Traditional banks and factoring companies face competitive pressure. If the tokenised collateral loop scales, banks could lose fee income from trade finance, invoice factoring and secured lending. However, some banks are exploring partnerships with protocols or building their own tokenisation platforms, suggesting adaptation rather than displacement.
Other affected parties include legal and compliance firms, which must adapt to new regulatory frameworks for tokenised assets, and insurance providers, which may need to develop products covering smart contract risk and asset custody.
Risks and Unknowns
The tokenised collateral loop carries several risks. Smart contract vulnerabilities could lead to loss of collateral or loan funds. Oracle manipulation or pricing errors could trigger unwarranted liquidations. Regulatory uncertainty remains significant: securities laws, anti-money laundering requirements and tax treatment of tokenised assets vary by jurisdiction and are still evolving.
Asset valuation is another challenge. Unlike cryptocurrencies, real-world assets are not continuously traded on liquid markets. Determining a fair price for a tokenised invoice or a piece of commercial real estate requires trusted oracles and periodic appraisals, introducing centralisation risk.
Liquidity risk also exists. If a protocol faces a wave of defaults or a market downturn, it may struggle to liquidate tokenised assets quickly, potentially causing losses for lenders. The 2022 collapse of several crypto lending platforms, though not directly related to RWAs, illustrates the systemic risks of over-leveraged collateral loops.
Finally, adoption is still nascent. Total value locked (TVL) in RWA-focused lending protocols was estimated at roughly £3-5 billion as of early 2025, a fraction of the broader DeFi market. Mid-market firms may be hesitant to adopt due to complexity, regulatory fears or lack of institutional-grade custody solutions.
FY Outlook
The tokenised collateral loop is likely to grow, driven by demand for efficient working capital and the maturation of DeFi infrastructure. We expect several developments over the next 12-24 months:
- Regulatory clarity: The UK's Financial Conduct Authority and the EU's Markets in Crypto-Assets (MiCA) regulation are expected to provide clearer frameworks for tokenised assets, reducing legal uncertainty for mid-market firms.

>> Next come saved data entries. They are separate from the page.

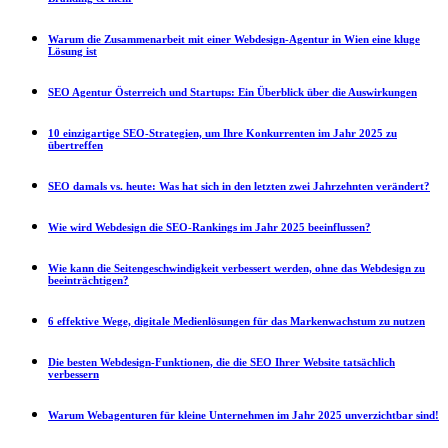
Warum die Zusammenarbeit mit einer Webdesign-Agentur in Wien eine kluge
Lösung ist
SEO Agentur Österreich und Startups: Ein Überblick über die Auswirkungen
10 einzigartige SEO-Strategien, um Ihre Konkurrenten im Jahr 2025 zu
übertreffen
SEO damals vs. heute: Was hat sich in den letzten zwei Jahrzehnten verändert?
Wie wird Webdesign die SEO-Rankings im Jahr 2025 beeinflussen?
Wie kann die Seitengeschwindigkeit verbessert werden, ohne das Webdesign zu
beeinträchtigen?
6 effektive Wege, digitale Medienlösungen für das Markenwachstum zu nutzen
Die besten Webdesign-Funktionen, die die SEO Ihrer Website tatsächlich
verbessern
Warum Webagenturen für kleine Unternehmen im Jahr 2025 unverzichtbar sind!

- Institutional entry: Major banks and asset managers are likely to launch or partner with RWA tokenisation platforms, bringing greater liquidity and credibility.
- Standardisation: Industry bodies such as the Global Blockchain Business Council are working on standards for asset tokenisation, which could lower integration costs.

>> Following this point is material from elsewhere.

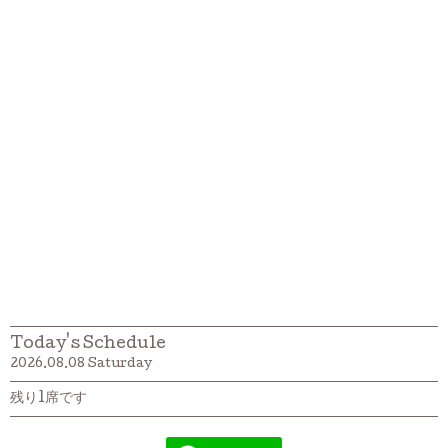
Today's Schedule
2026.08.08 Saturday
残り1席です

- Risk management: New insurance products and decentralised dispute resolution mechanisms may emerge to address smart contract and valuation risks.
However, growth will not be linear. A major hack or regulatory crackdown could set back adoption. The loop's success depends on maintaining trust in the underlying technology and the accuracy of asset pricing.
Conclusion
The tokenised collateral loop represents a genuine innovation in working capital finance for mid-market firms. By converting illiquid real-world assets into programmable, on-chain collateral, it offers faster, cheaper and more transparent access to liquidity. The commercial impact is already visible in niche sectors such as trade finance and invoice factoring, and broader adoption is plausible as regulatory and infrastructure gaps close.

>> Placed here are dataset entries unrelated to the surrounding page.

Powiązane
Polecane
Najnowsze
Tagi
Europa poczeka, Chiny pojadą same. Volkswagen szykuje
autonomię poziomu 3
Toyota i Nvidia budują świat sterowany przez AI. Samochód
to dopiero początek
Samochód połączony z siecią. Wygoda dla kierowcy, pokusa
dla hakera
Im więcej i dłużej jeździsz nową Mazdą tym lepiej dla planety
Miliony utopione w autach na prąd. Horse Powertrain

For founders, operators and investors, the key takeaway is that tokenised RWAs are not a speculative sideshow but a practical tool for improving balance sheet efficiency. The risks are real but manageable with proper due diligence and diversification. The loop is not a panacea for the global working capital gap, but it is a meaningful step toward a more efficient, less intermediated financial system.